Transcribed page contents
....

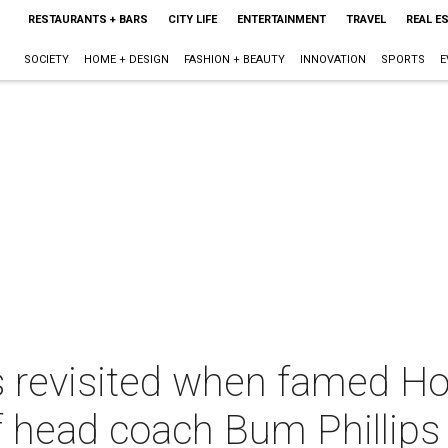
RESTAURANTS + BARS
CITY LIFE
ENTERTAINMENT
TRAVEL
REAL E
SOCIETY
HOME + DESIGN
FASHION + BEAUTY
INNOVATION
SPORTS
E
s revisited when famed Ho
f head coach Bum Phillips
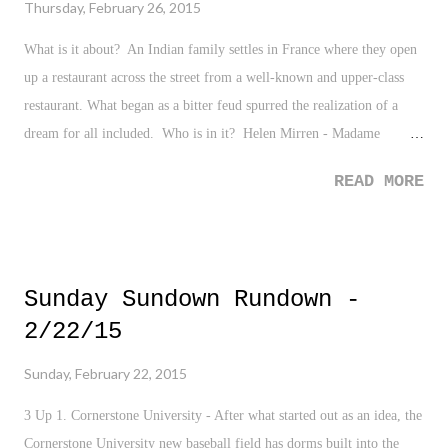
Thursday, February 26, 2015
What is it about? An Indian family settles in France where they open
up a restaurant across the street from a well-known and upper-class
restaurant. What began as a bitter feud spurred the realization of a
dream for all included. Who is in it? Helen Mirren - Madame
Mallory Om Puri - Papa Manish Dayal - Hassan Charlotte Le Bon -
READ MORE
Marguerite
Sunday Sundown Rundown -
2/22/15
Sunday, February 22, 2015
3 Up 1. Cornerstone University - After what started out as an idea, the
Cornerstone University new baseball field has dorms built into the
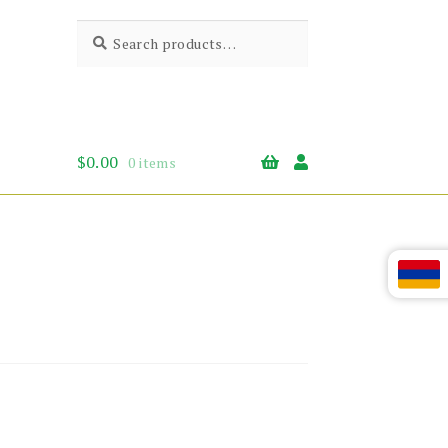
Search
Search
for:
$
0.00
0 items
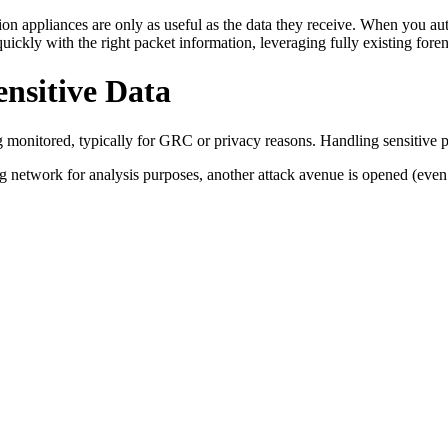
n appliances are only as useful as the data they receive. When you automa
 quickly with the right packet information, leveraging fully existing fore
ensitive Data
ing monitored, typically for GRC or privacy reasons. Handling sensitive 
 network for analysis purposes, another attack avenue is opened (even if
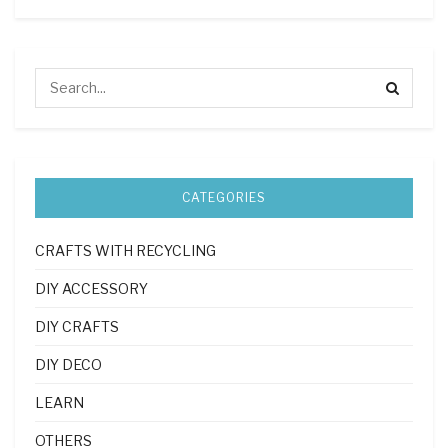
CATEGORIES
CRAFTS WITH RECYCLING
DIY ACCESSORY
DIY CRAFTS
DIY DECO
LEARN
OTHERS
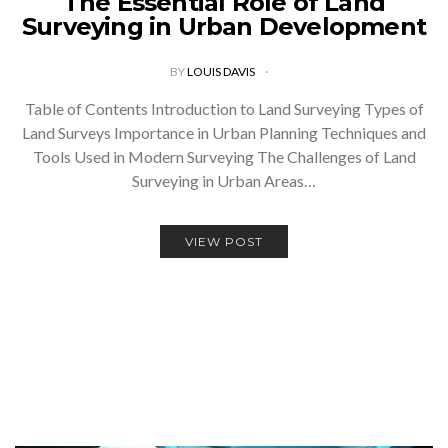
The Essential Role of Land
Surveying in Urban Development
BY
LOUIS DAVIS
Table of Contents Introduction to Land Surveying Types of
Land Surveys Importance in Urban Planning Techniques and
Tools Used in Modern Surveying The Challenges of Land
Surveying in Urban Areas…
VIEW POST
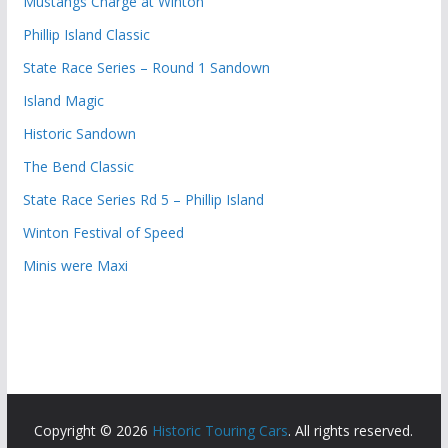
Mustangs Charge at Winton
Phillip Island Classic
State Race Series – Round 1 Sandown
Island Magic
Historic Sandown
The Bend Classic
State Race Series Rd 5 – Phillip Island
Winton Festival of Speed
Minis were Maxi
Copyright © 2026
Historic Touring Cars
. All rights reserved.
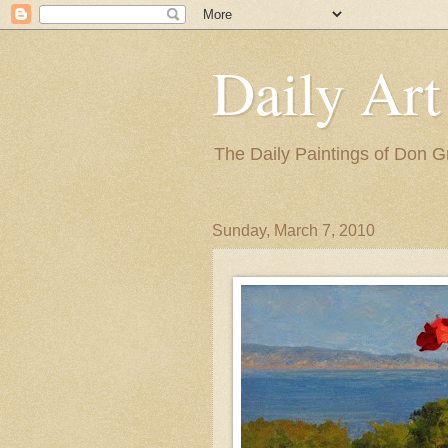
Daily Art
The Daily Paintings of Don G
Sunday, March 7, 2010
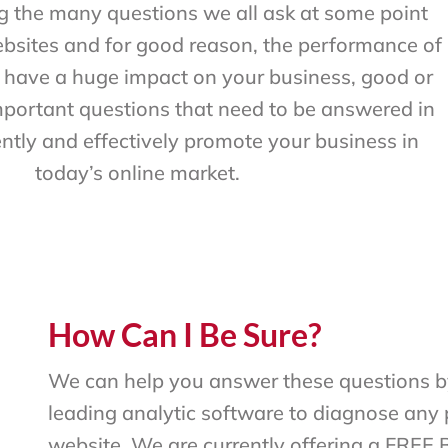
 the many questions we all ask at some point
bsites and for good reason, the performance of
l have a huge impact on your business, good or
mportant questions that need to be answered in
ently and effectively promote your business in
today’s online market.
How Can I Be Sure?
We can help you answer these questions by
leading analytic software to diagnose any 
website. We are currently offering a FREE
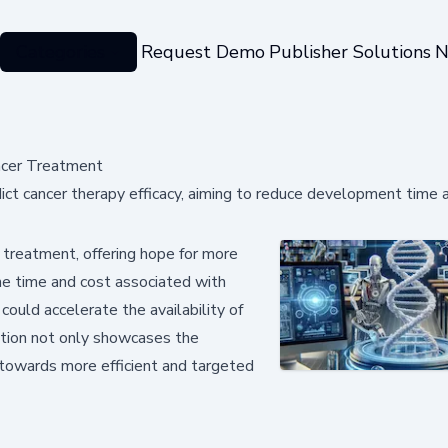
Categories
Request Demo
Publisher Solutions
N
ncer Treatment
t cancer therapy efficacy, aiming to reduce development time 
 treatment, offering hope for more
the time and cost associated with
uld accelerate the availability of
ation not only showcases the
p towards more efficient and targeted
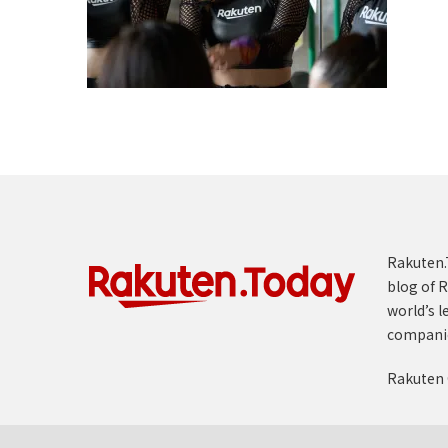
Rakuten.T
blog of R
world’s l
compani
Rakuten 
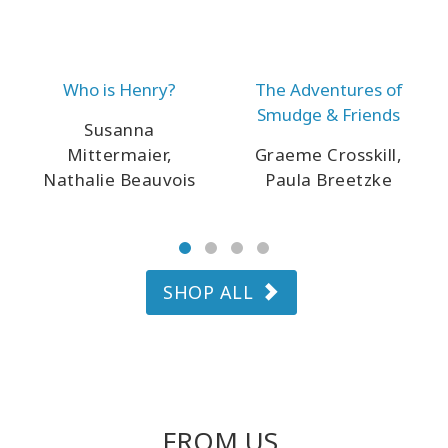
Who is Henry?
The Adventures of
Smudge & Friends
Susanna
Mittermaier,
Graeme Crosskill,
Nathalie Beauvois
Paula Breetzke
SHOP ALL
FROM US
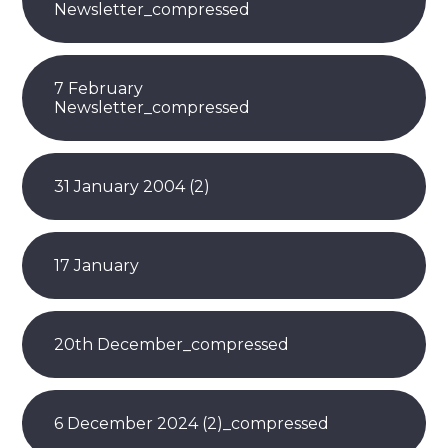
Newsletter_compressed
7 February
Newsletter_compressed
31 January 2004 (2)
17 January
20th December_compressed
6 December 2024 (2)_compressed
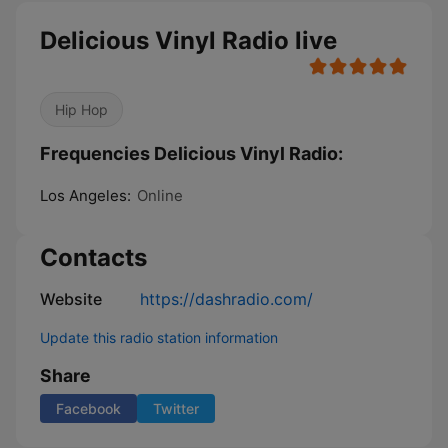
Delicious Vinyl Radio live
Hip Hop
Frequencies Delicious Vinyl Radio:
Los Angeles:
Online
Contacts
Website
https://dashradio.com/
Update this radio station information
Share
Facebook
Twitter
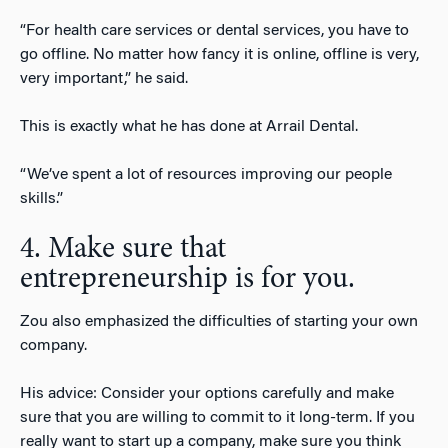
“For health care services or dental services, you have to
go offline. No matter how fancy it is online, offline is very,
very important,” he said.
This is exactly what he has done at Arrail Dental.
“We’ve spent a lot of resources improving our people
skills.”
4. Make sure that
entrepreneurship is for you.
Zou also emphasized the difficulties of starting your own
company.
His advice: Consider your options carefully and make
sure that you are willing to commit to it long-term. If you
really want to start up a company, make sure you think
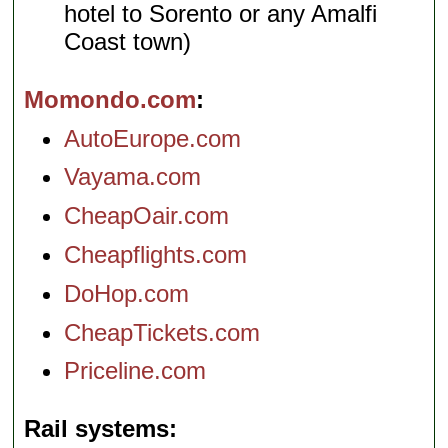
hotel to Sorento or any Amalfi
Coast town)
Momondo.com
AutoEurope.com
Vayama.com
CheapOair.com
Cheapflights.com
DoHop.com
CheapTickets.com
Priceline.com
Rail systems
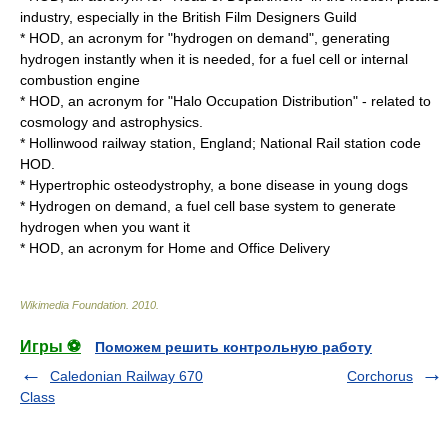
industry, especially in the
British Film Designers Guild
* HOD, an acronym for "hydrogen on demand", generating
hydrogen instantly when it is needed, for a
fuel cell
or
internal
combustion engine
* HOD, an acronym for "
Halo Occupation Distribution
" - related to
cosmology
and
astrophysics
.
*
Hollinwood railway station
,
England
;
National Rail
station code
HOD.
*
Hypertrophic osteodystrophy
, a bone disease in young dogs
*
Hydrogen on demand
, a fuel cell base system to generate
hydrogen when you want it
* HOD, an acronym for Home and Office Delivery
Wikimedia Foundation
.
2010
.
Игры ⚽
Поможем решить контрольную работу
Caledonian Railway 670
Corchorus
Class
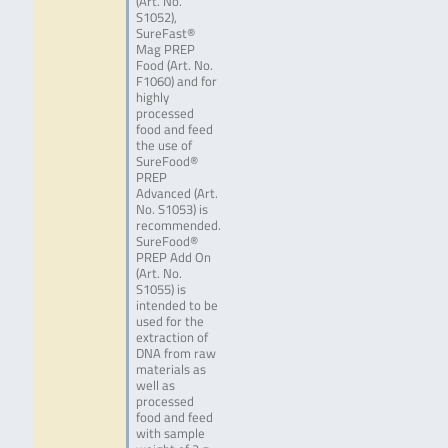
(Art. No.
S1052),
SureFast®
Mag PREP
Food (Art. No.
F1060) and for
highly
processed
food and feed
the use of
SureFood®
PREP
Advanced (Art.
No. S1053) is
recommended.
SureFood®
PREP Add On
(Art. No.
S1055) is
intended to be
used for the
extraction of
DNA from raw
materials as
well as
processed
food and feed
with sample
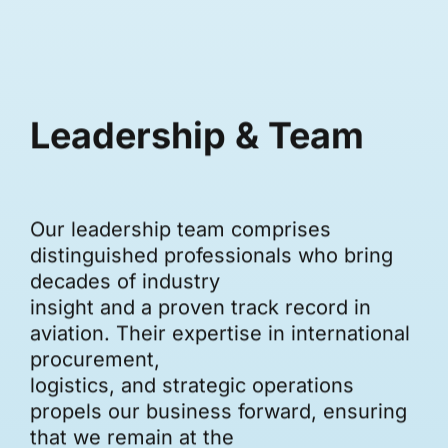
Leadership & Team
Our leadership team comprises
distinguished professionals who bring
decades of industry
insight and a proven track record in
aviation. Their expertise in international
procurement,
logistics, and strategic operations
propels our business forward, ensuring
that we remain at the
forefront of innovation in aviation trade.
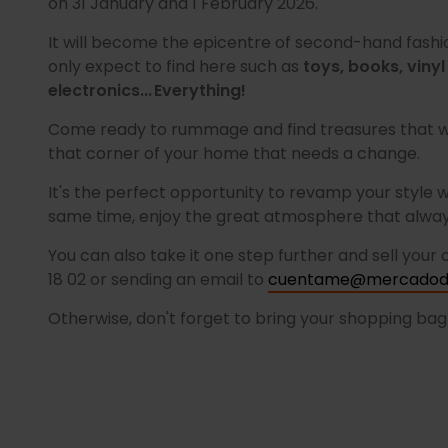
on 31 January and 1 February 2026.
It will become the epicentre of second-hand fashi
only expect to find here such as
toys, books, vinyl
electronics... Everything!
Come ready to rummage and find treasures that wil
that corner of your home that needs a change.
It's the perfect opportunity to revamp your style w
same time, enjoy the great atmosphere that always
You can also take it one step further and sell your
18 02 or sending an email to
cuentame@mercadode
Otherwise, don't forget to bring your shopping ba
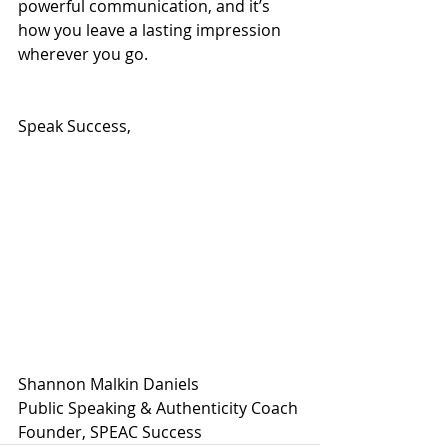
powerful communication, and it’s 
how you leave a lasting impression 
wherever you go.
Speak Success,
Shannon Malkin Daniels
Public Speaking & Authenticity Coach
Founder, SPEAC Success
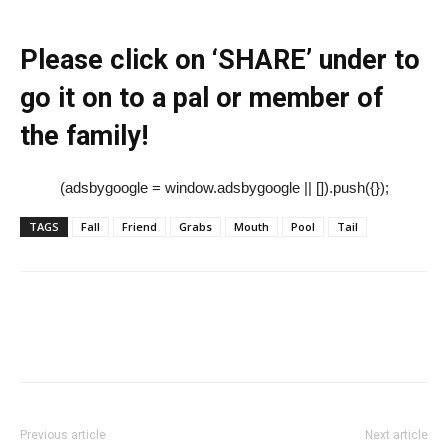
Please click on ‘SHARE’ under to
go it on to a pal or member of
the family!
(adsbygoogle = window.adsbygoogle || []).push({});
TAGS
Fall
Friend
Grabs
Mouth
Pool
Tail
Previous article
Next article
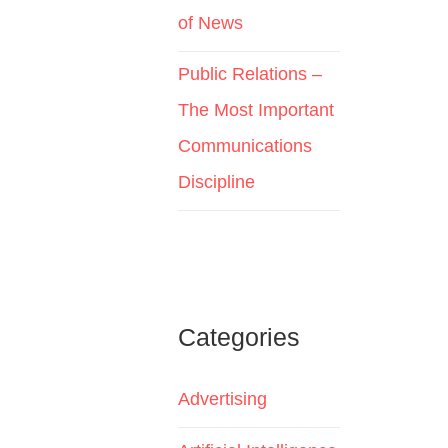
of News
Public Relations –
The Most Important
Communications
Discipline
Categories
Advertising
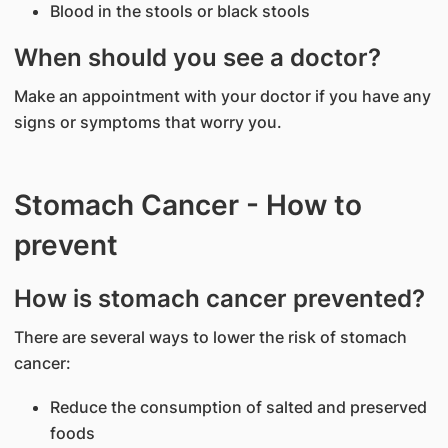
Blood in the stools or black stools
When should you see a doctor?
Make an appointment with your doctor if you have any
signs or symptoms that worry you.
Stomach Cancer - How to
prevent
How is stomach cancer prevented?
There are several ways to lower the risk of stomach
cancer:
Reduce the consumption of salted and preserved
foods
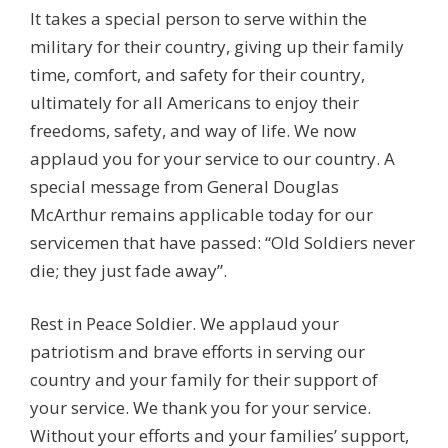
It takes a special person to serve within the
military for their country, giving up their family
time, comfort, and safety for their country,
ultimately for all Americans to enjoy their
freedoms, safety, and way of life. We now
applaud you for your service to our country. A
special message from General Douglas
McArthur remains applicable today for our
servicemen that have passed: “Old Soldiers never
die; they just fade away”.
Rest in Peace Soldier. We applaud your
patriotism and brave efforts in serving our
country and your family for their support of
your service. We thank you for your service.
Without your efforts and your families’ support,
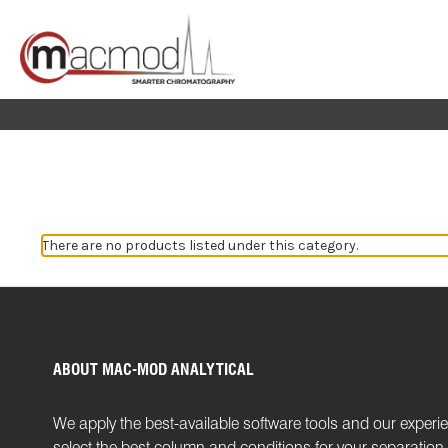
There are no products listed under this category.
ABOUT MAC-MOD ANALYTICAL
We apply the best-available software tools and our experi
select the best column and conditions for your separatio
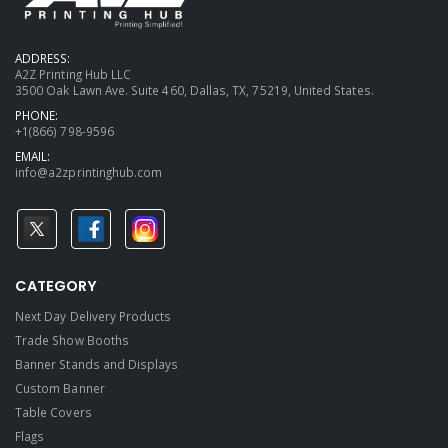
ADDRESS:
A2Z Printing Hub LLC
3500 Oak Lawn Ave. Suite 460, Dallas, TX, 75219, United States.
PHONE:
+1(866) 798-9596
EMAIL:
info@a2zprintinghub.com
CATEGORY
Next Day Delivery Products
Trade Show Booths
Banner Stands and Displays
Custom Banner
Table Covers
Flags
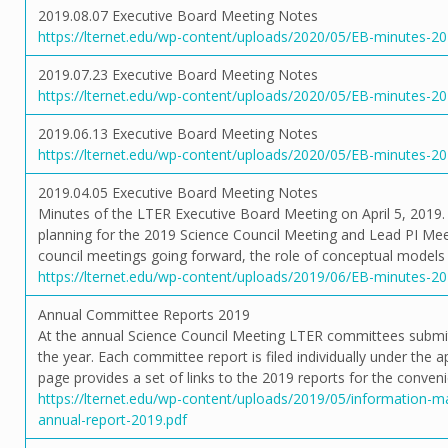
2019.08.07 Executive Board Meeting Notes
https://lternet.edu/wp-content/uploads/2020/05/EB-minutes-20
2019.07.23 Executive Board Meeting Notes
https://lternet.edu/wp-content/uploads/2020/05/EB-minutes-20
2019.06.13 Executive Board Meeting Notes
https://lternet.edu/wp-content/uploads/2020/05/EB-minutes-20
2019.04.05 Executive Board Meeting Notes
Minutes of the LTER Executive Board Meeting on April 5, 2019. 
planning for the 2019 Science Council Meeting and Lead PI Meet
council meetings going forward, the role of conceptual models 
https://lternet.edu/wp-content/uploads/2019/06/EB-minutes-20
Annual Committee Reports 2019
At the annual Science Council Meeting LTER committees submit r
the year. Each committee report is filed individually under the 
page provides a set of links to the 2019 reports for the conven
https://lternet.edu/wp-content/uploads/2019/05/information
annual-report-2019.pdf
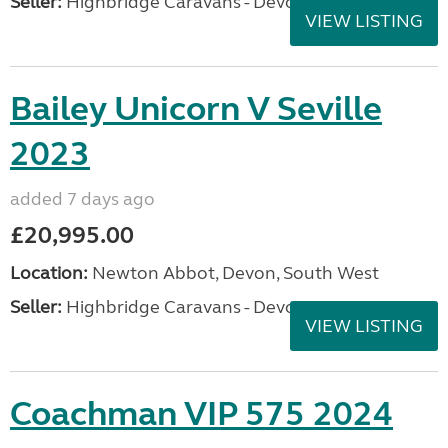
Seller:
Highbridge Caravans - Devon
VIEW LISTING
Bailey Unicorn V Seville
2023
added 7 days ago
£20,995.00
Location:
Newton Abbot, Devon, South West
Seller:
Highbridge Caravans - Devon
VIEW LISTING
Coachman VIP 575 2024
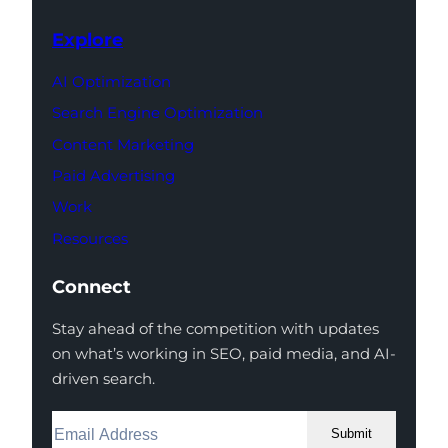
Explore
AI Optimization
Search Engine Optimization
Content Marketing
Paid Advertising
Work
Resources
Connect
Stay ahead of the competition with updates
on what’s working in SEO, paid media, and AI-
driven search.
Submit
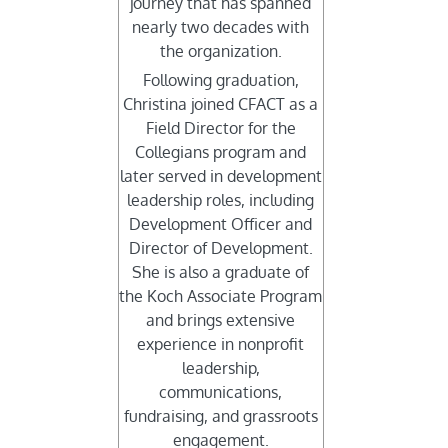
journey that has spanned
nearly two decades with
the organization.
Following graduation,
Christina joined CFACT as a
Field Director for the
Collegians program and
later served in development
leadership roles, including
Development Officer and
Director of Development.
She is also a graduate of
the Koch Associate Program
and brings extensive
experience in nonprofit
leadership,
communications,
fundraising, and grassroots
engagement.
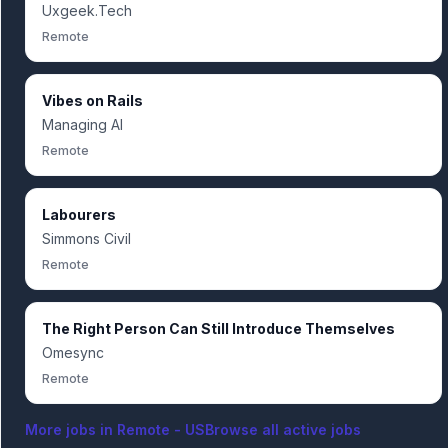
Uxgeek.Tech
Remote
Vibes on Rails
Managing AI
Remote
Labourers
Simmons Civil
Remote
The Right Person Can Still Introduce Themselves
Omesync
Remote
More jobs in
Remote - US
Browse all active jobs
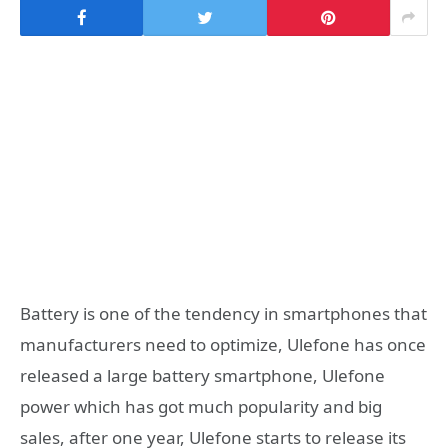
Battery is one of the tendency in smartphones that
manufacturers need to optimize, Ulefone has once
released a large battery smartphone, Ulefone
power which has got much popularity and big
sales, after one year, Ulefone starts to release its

....

Reproduce only the lines from the first line of the entries through the line containing "The Essential Role of Land", exactly and with both ends kept. Omit the pictures.

RESTAURANTS + BARS
CITY LIFE
ENTERTAINMENT
TRAVEL
REAL E
SOCIETY
HOME + DESIGN
FASHION + BEAUTY
INNOVATION
SPORTS
E
s revisited when famed Ho
f head coach Bum Phillips
Thursday, February 26, 2015
What is it about? An Indian family settles in France where they open
up a restaurant across the street from a well-known and upper-class
restaurant. What began as a bitter feud spurred the realization of a
dream for all included. Who is in it? Helen Mirren - Madame
Mallory Om Puri - Papa Manish Dayal - Hassan Charlotte Le Bon -
READ MORE
Marguerite
Sunday Sundown Rundown -
2/22/15
Sunday, February 22, 2015
3 Up 1. Cornerstone University - After what started out as an idea, the
Cornerstone University new baseball field has dorms built into the
Search
Search
for:
$
0.00
0 items
n appliances are only as useful as the data they receive. When you automa
 quickly with the right packet information, leveraging fully existing fore
ensitive Data
ing monitored, typically for GRC or privacy reasons. Handling sensitive 
 network for analysis purposes, another attack avenue is opened (even if
CATEGORIES
CRAFTS WITH RECYCLING
DIY ACCESSORY
DIY CRAFTS
DIY DECO
LEARN
OTHERS
The Essential Role of Land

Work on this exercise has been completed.